The prayer of mindfulness

Daily Reading for October 18 • The Twentieth Sunday after Pentecost

Converting spoken prayer to doing prayer may start with the need to accompany words by moving the body: bowing again and again while reading Torah, my kneeling and standing in church, a nun bending to light votive candles, an elderly couple raising their hands and arms during praise, or your walking through the dark, ferny woods as you recite the Jesus prayer.
You may already be doing prayer. Perhaps all you need to do is notice what you do and dedicate that time to God. Sometimes doing prayer is intentional, but at other times, you realize during or even after your activity that you have entered into new communication with God. Maybe you take a walk every day in a place that declares God’s presence. Every time you acknowledge Creation, you have prayed. Zen Buddhists believe in a strict policy of “mindfulness,” in which walking while thinking, taking pictures, listening to a CD is unheard of. When you walk, you pay attention to walking.
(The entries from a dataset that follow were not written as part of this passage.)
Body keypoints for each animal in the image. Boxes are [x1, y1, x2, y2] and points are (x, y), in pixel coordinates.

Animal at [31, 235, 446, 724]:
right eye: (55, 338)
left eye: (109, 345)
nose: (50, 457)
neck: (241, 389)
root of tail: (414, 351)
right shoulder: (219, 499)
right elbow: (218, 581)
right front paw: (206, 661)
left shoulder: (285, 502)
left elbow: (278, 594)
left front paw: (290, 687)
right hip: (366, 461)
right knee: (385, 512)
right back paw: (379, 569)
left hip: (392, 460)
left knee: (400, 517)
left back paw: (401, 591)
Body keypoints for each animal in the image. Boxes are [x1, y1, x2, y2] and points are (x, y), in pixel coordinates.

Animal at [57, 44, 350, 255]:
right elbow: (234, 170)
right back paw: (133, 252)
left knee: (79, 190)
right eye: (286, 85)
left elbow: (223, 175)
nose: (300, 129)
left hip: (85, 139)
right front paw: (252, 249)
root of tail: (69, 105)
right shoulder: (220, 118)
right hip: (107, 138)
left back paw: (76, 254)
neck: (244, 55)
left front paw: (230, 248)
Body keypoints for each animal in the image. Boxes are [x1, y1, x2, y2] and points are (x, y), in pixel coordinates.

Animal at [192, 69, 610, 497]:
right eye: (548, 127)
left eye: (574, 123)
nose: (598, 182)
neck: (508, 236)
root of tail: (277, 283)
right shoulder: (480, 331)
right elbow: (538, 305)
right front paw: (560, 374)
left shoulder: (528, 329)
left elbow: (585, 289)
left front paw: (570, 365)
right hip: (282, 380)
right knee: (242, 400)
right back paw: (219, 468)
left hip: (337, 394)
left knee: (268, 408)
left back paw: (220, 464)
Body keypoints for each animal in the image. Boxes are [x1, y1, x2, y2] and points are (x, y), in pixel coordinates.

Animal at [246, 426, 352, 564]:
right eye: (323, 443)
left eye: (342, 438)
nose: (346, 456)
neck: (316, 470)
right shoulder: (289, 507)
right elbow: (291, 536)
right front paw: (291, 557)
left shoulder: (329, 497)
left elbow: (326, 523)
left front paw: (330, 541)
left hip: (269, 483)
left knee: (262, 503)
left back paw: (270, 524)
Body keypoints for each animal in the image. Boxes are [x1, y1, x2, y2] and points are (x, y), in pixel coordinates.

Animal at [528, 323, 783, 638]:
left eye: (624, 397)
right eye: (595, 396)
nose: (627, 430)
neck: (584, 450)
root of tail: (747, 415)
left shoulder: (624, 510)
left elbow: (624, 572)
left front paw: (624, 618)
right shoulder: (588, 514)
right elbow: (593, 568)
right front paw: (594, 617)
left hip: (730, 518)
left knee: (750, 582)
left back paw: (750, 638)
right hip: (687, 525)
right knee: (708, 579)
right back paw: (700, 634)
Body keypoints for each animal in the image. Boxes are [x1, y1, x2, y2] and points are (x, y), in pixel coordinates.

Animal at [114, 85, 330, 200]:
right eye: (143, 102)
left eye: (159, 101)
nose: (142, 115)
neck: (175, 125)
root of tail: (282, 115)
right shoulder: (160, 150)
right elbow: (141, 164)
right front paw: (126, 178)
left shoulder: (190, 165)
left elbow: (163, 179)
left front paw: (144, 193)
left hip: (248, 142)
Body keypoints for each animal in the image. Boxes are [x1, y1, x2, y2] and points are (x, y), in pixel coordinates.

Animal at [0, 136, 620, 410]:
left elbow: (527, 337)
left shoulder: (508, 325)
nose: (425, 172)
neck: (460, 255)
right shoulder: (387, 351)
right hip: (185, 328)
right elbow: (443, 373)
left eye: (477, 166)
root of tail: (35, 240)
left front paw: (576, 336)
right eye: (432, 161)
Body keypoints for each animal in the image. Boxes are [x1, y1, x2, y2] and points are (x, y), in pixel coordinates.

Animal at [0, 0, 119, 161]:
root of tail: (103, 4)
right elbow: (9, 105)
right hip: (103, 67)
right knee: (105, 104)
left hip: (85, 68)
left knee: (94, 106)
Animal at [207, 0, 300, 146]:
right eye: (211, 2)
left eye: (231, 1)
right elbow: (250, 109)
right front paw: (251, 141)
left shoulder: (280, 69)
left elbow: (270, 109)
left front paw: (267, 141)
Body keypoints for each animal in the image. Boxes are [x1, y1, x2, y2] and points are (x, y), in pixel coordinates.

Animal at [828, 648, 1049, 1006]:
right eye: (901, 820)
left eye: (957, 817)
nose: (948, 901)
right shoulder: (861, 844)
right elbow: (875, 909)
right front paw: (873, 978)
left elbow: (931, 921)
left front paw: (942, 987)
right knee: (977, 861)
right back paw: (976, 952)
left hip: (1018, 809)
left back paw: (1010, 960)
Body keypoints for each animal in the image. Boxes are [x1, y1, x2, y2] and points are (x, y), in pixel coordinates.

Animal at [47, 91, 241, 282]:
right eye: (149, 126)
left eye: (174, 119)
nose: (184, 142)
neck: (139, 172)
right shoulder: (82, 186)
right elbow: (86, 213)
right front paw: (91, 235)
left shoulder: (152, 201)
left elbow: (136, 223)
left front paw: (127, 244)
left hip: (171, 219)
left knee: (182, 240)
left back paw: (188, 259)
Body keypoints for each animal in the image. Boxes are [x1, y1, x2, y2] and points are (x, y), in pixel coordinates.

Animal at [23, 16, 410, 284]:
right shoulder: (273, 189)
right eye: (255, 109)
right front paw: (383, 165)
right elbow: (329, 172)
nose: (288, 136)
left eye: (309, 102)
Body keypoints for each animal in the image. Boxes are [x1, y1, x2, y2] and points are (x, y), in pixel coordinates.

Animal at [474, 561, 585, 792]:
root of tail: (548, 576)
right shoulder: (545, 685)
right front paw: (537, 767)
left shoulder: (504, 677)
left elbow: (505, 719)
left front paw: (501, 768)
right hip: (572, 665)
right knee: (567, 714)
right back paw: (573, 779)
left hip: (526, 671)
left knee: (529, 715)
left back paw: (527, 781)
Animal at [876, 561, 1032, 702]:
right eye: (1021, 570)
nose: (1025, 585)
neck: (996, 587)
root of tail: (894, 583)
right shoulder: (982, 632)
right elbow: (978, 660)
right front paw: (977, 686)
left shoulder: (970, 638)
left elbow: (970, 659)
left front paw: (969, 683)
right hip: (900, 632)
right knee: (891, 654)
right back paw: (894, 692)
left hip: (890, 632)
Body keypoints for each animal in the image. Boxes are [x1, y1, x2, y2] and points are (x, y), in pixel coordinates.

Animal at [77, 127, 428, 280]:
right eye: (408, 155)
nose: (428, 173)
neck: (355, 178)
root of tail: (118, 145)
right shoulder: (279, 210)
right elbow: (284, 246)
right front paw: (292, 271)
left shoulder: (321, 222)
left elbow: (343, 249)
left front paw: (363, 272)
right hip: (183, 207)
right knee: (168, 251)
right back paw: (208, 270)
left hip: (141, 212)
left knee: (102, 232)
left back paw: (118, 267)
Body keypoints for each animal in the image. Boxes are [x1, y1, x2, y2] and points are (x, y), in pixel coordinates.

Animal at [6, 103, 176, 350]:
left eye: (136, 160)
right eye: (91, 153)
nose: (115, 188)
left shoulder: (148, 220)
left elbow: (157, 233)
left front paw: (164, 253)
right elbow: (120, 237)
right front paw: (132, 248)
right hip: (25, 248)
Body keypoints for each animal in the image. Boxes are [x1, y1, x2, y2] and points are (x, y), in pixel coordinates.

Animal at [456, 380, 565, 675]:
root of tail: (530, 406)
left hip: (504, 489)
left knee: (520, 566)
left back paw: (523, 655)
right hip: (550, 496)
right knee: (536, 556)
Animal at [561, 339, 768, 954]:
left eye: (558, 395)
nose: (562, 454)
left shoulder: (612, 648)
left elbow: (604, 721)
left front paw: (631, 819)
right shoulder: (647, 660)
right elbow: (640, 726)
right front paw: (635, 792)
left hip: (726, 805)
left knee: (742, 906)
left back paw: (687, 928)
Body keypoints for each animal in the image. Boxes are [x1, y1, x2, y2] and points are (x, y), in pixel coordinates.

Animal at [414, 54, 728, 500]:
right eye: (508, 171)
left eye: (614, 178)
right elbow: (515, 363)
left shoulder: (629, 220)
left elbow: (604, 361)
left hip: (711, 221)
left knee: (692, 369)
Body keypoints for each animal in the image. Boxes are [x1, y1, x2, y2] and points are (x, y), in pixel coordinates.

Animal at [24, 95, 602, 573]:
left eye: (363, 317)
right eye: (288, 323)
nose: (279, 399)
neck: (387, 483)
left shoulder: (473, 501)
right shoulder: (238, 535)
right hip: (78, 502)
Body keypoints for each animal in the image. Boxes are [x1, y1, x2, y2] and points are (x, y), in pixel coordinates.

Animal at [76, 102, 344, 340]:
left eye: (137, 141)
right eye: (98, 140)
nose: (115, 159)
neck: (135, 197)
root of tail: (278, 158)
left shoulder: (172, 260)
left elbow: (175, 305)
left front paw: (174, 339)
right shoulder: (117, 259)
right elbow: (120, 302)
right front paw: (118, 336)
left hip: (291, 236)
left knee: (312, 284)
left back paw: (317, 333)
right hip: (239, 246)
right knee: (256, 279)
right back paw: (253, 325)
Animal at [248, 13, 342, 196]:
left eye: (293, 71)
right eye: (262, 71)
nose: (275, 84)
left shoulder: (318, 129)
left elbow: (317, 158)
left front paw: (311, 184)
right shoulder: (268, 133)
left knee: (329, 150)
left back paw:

And although the concepts of Zen Buddhism originated in the East, they are not so different from those of Western mystics.

Once a novice found St. Teresa of Avila devouring a partridge, holding the roasted carcass in her hands and ripping the meat off with her teeth. “Well,” she told the horrified novice, “when I pray, I pray. When I eat partridge, I eat partridge.”

From “Doing Prayer” in Beyond Words: 15 Ways of Doing Prayer by Kristen Johnson Ingram (New York: Church Publishing, 2004).